マトリクス-O-SiYZ-(CH2)a(OCH2R1CHCH2)b(BCHR2CH2)c(DCHR3CH2)dE (1)
【0024】
この構造式(1)において、-(CH2)a(OCH2R1CHCH2)b(BCHR2CH2)c(DCHR3CH2)dはクラウンエーテルとなり、このクラウンエーテルと銅電解液中にカチオンとして存在するBiとが配位結合する。
【0025】
構造式(1)は、以下の定義を有する。
B及びD:例えばO、OCH2、S等から選択
E:例えば低級アルキル、SH、OH等から選択
R1:例えばH、SH、OH等から選択
R2:例えばH及び低級アルキル等から選択
R3:例えばH、低級アルキル、アリール等から選択
Y及びZ:C1、OCH3、OCH2CH5等から選択
a:2〜10
b:0又は1
c:1〜2000
d:0〜2000
マトリクス:砂、シリカゲル、ガラス、アルミナ等から選択
【0026】
銅電解液としては、銅濃度が40〜55g/l、硫酸濃度が160〜200g/l、Bi濃度が0.1〜1.0g/lであるものを好ましく適用することができる。

* 入力資料 *
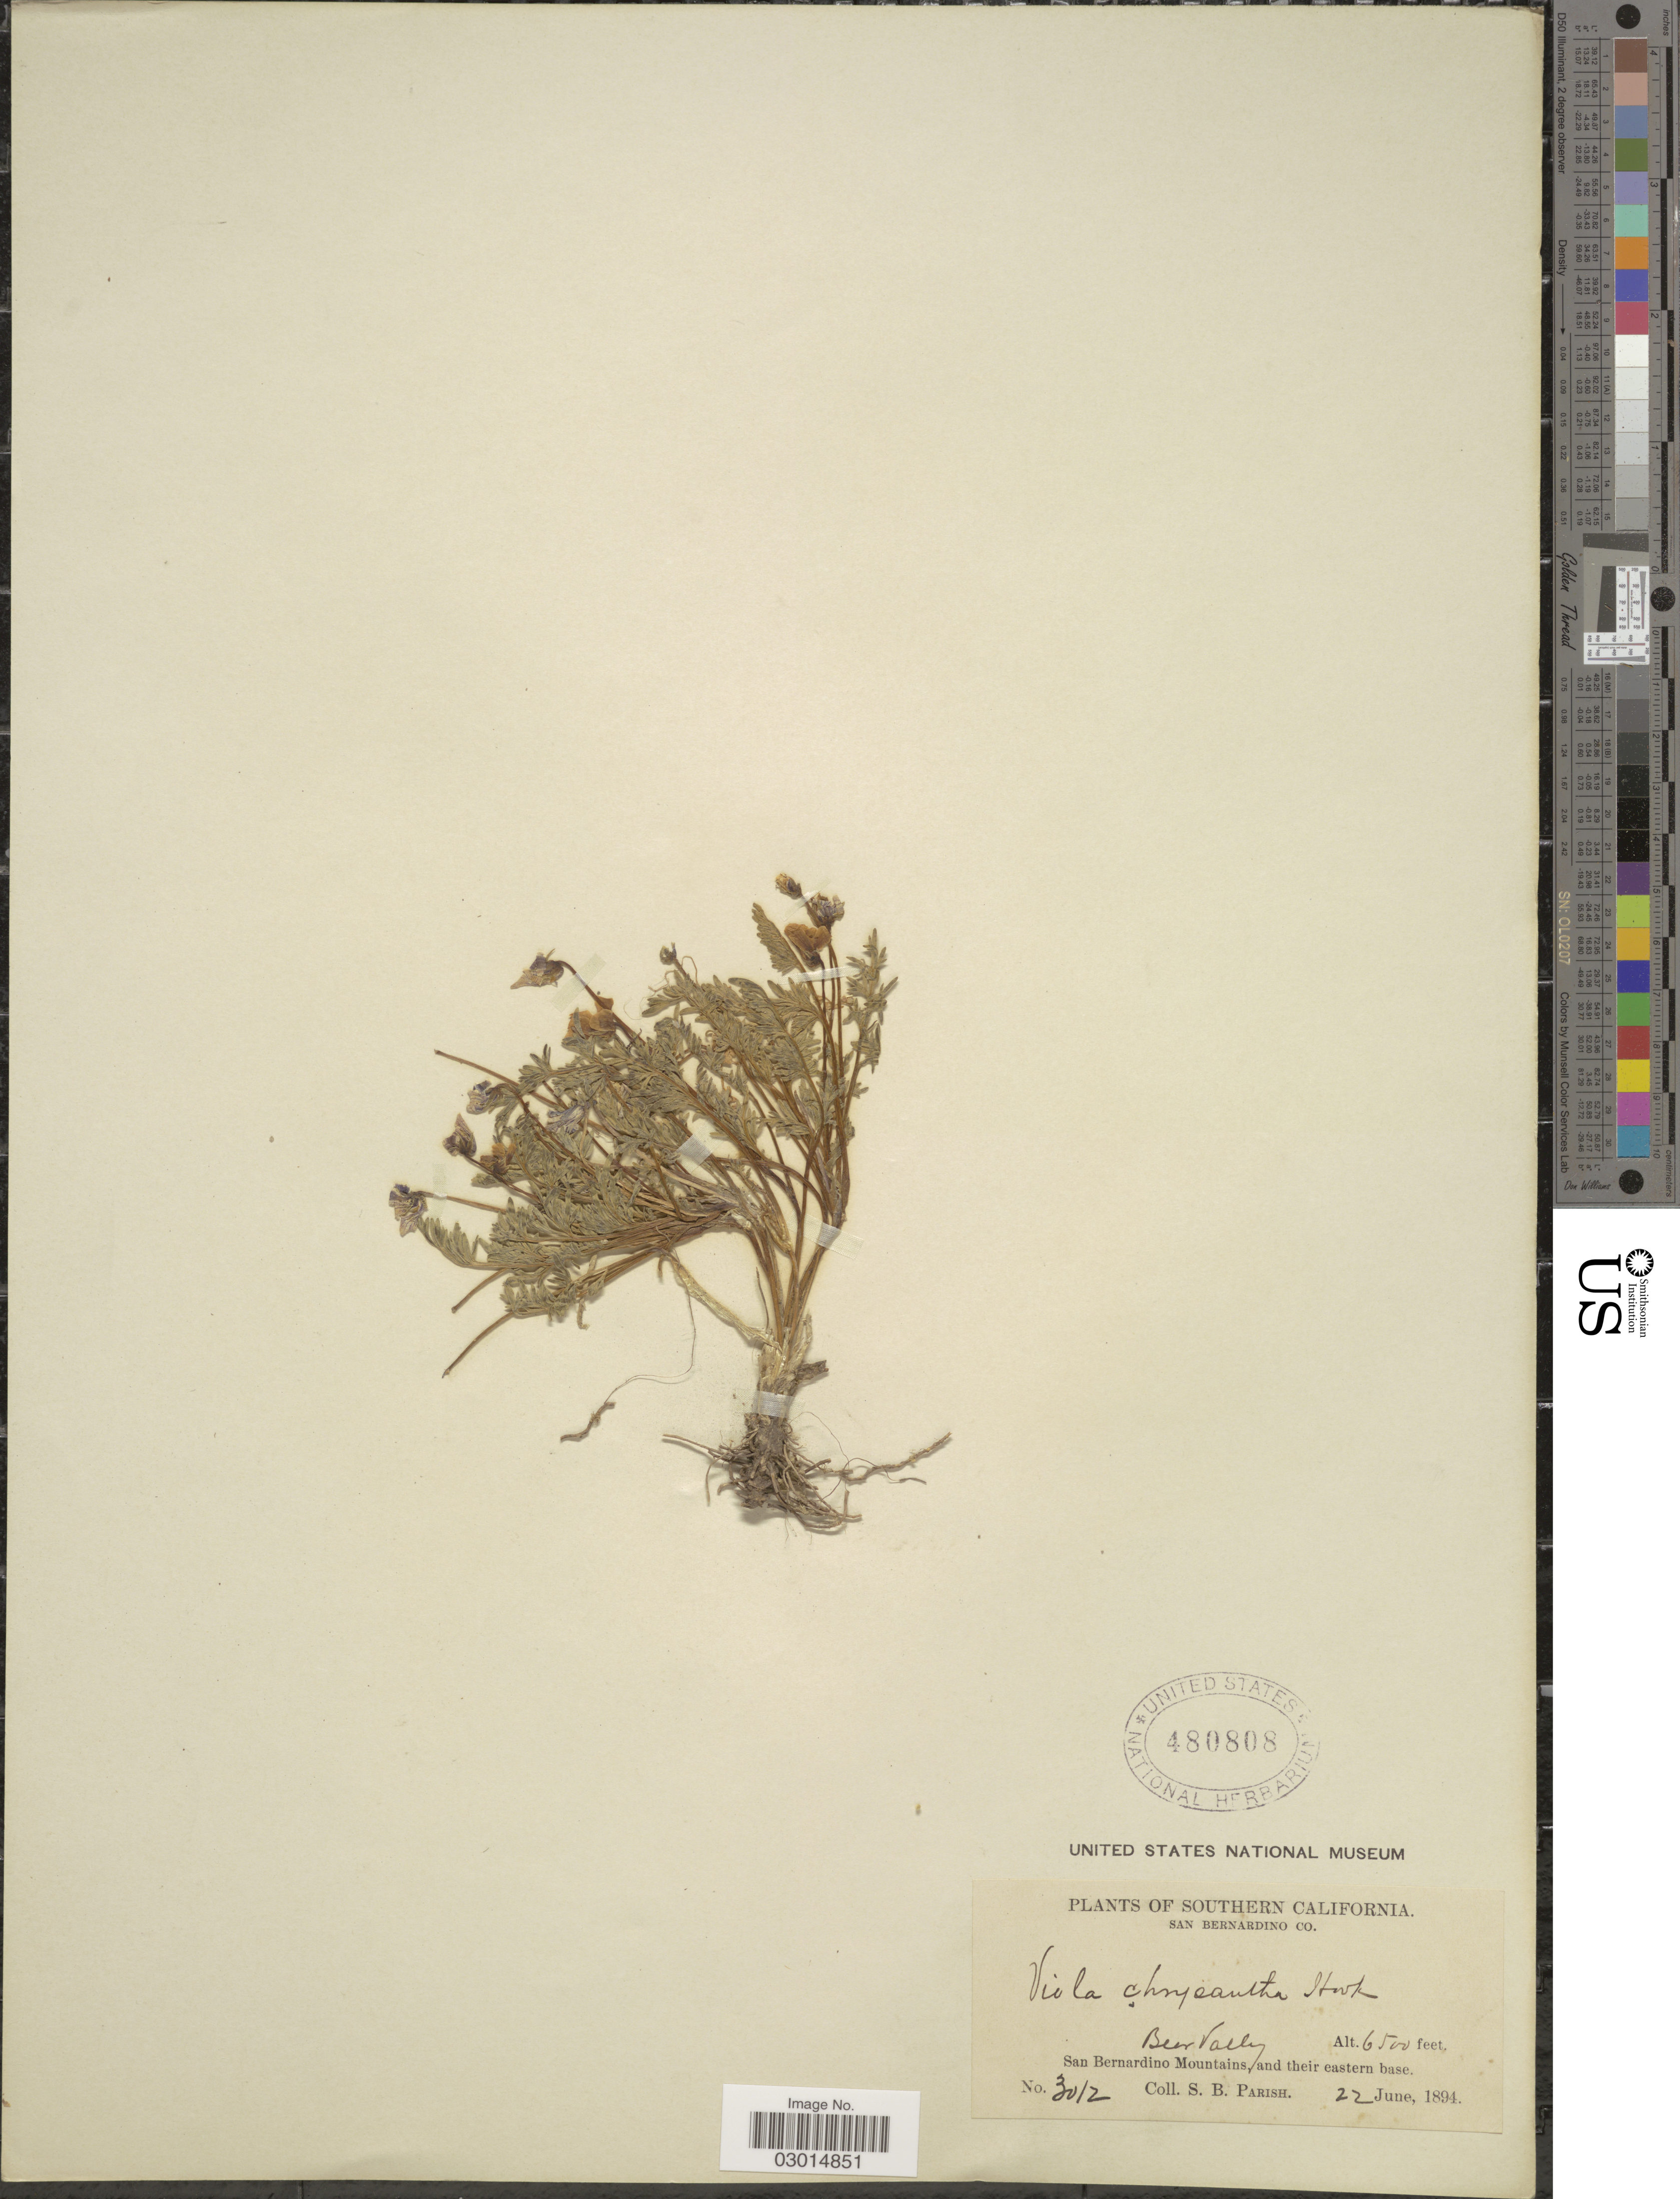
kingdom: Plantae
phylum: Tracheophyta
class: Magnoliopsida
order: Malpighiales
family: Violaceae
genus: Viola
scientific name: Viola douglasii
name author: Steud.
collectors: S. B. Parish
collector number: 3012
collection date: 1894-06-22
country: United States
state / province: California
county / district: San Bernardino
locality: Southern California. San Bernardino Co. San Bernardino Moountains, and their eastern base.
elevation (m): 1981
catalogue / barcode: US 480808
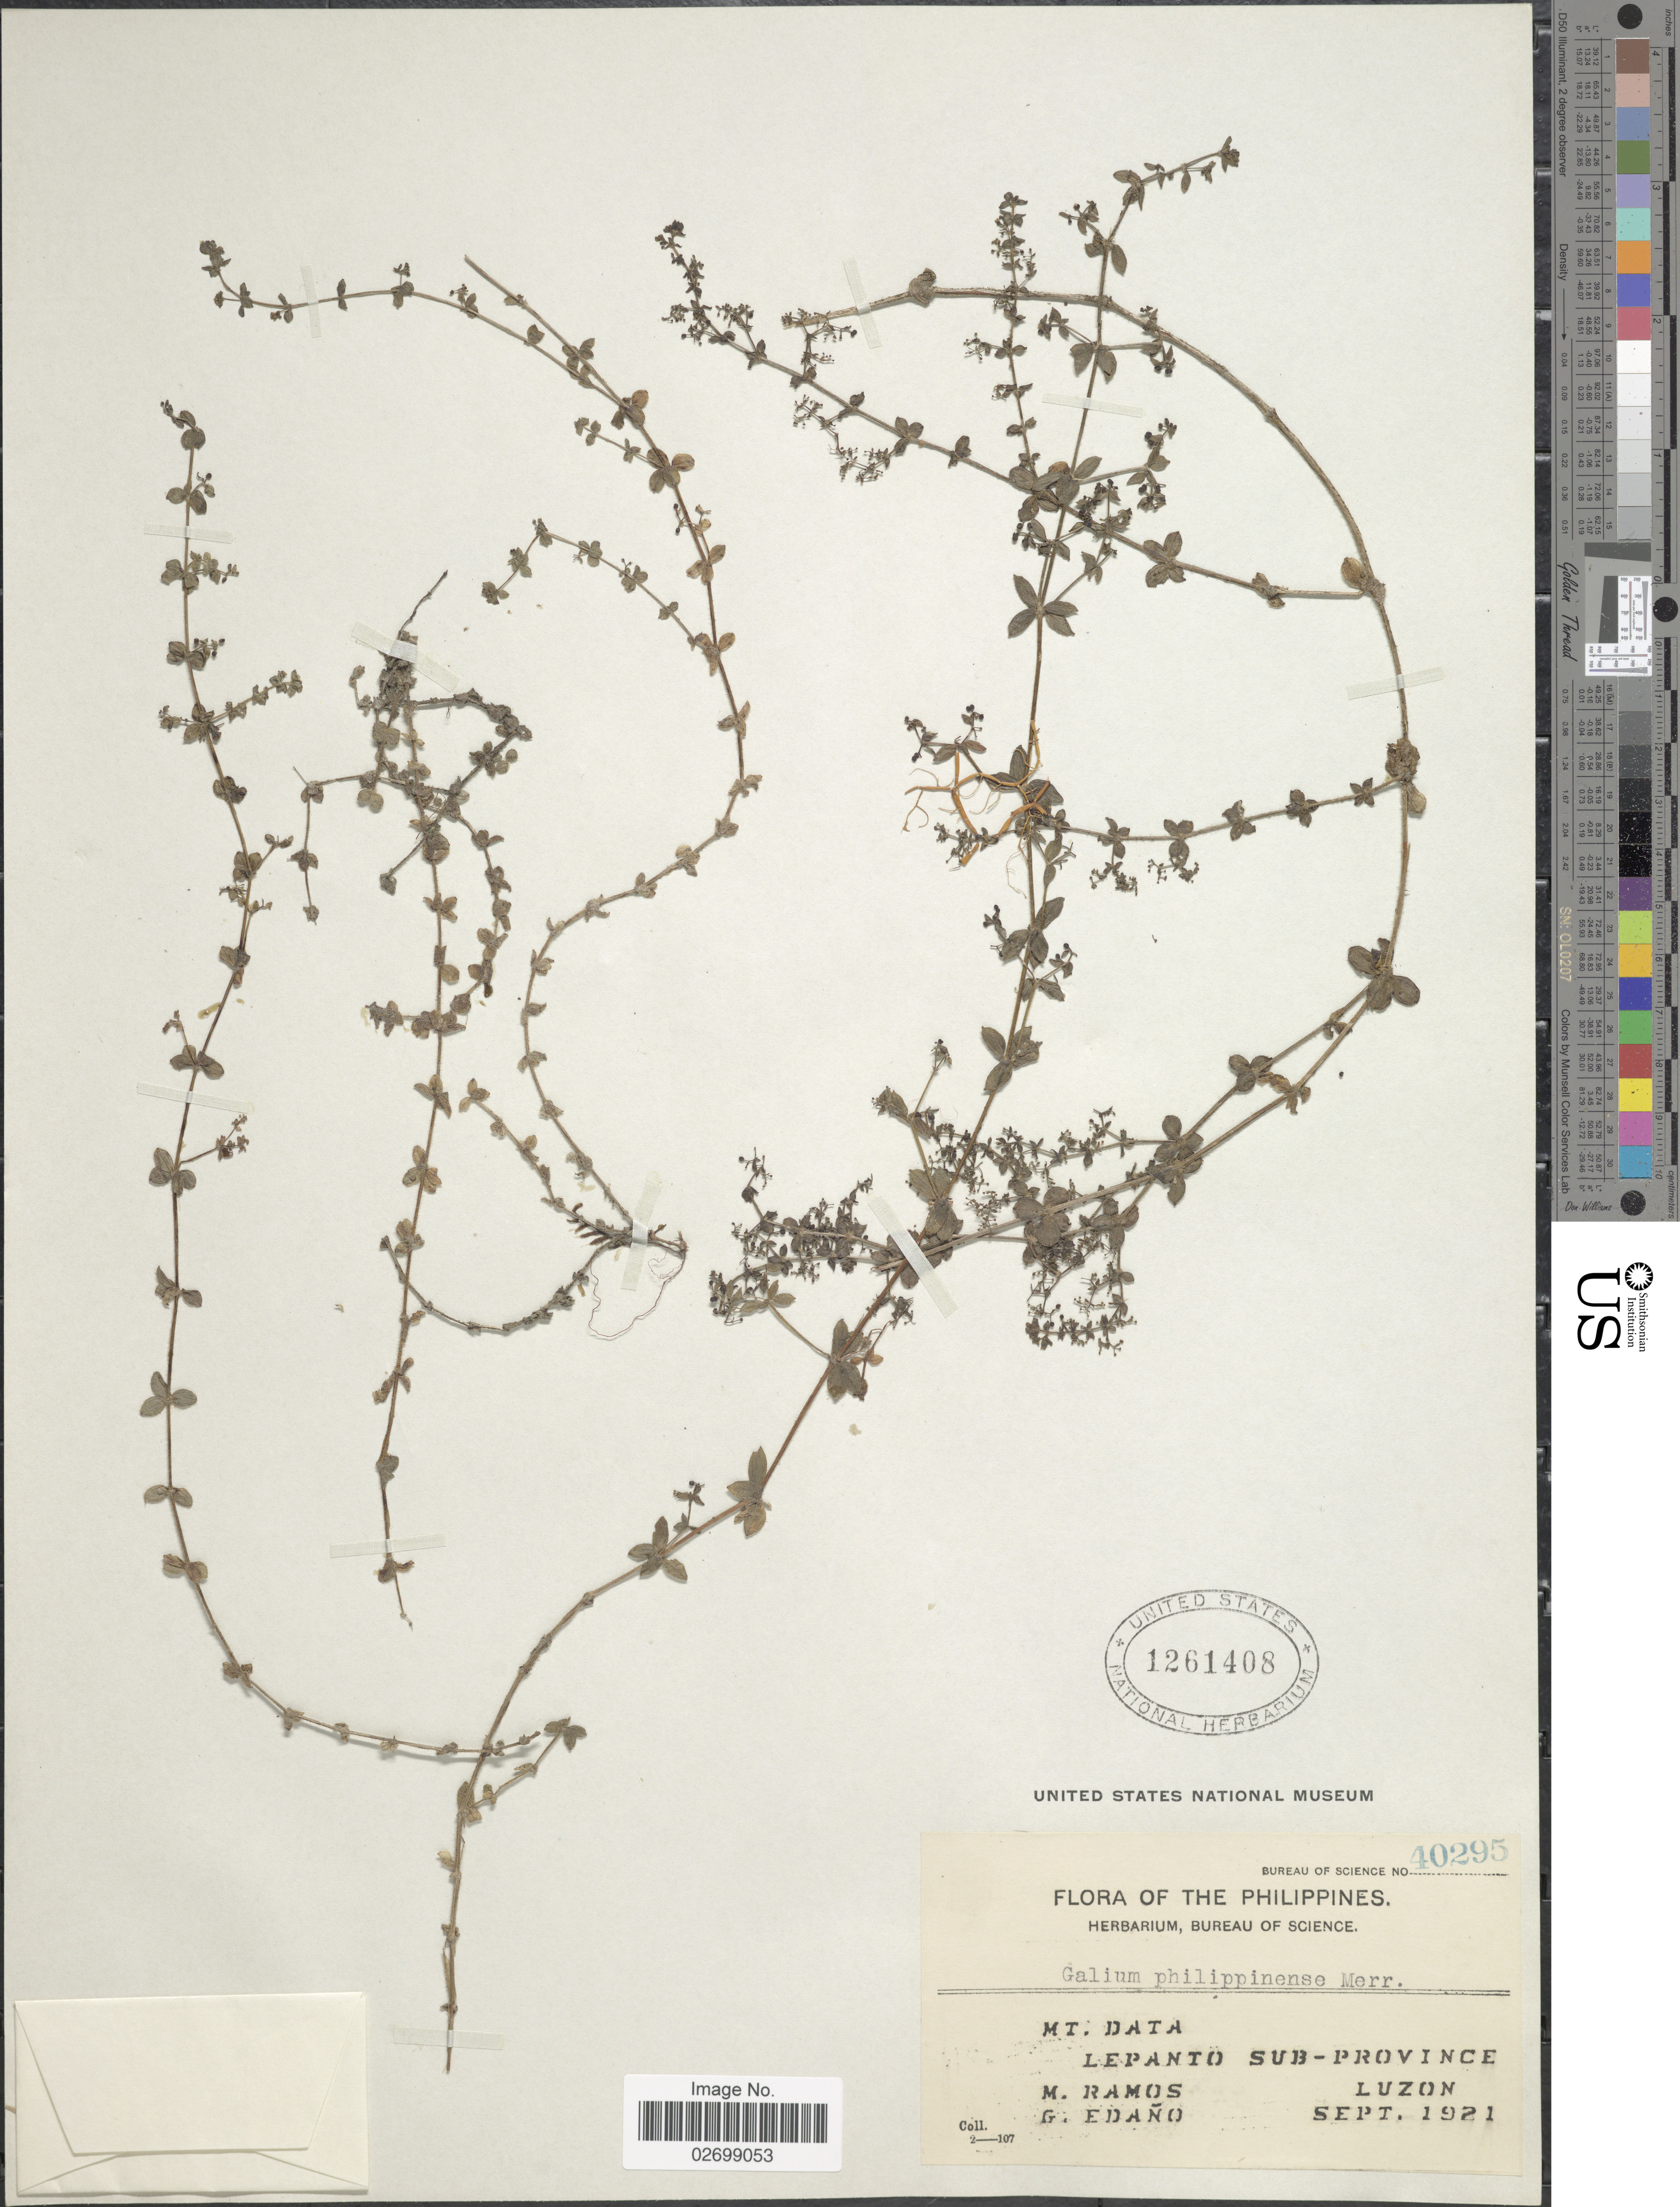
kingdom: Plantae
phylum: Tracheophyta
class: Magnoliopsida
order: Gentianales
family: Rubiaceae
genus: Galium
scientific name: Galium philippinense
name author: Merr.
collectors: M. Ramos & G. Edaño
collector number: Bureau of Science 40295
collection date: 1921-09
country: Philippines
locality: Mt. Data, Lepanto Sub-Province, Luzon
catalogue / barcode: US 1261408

* 出題内容 1 *
本文の構造式(1)の定義で、マトリクスとして挙げられている材料をすべて書き出せ。
* 出題内容 2 *
エントリのうち、「genus: Galium」を含む行からエントリの最後の行までを、両端を含めて書き直してください。その際、「locality」を「location」に置き換え、ほかは変えないこと。

* 解答 1 *
砂、シリカゲル、ガラス、アルミナ

* 解答 2 *
genus: Galium
scientific name: Galium philippinense
name author: Merr.
collectors: M. Ramos & G. Edaño
collector number: Bureau of Science 40295
collection date: 1921-09
country: Philippines
location: Mt. Data, Lepanto Sub-Province, Luzon
catalogue / barcode: US 1261408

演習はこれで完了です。